▸ **PROBLEM DETAILS**
From start to finish, set down the entries below exactly, leaving out the pictures.

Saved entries
===============
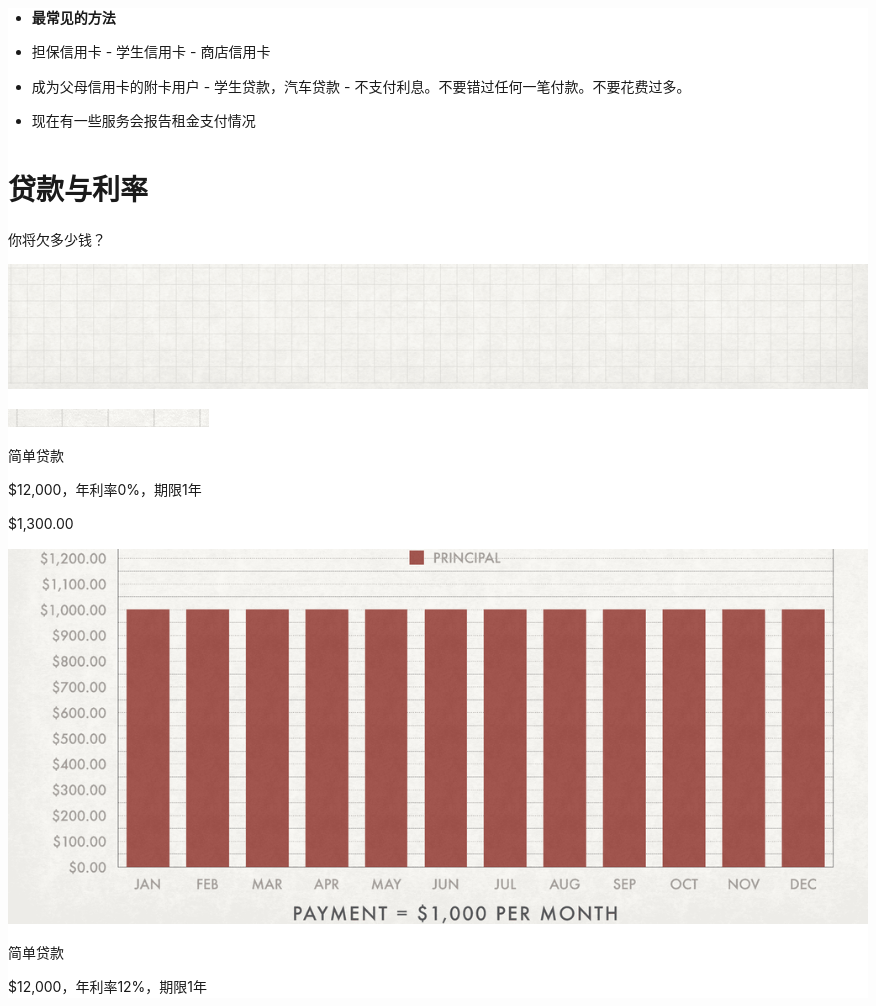- **最常见的方法**

- 担保信用卡 - 学生信用卡 - 商店信用卡

- 成为父母信用卡的附卡用户 - 学生贷款，汽车贷款 - 不支付利息。不要错过任何一笔付款。不要花费过多。

- 现在有一些服务会报告租金支付情况

# 贷款与利率

你将欠多少钱？

![145_image_0.png](img/145_image_0.png)

![145_image_1.png](img/145_image_1.png)

简单贷款

$12,000，年利率0%，期限1年

$1,300.00

![146_image_0.png](img/146_image_0.png)

简单贷款

$12,000，年利率12%，期限1年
===============
▸ **SOLUTION FOR THIS PROBLEM**
- **最常见的方法**

- 担保信用卡 - 学生信用卡 - 商店信用卡

- 成为父母信用卡的附卡用户 - 学生贷款，汽车贷款 - 不支付利息。不要错过任何一笔付款。不要花费过多。

- 现在有一些服务会报告租金支付情况

# 贷款与利率

你将欠多少钱？

![145_image_0.png](img/145_image_0.png)

![145_image_1.png](img/145_image_1.png)

简单贷款

$12,000，年利率0%，期限1年

$1,300.00

![146_image_0.png](img/146_image_0.png)

简单贷款

$12,000，年利率12%，期限1年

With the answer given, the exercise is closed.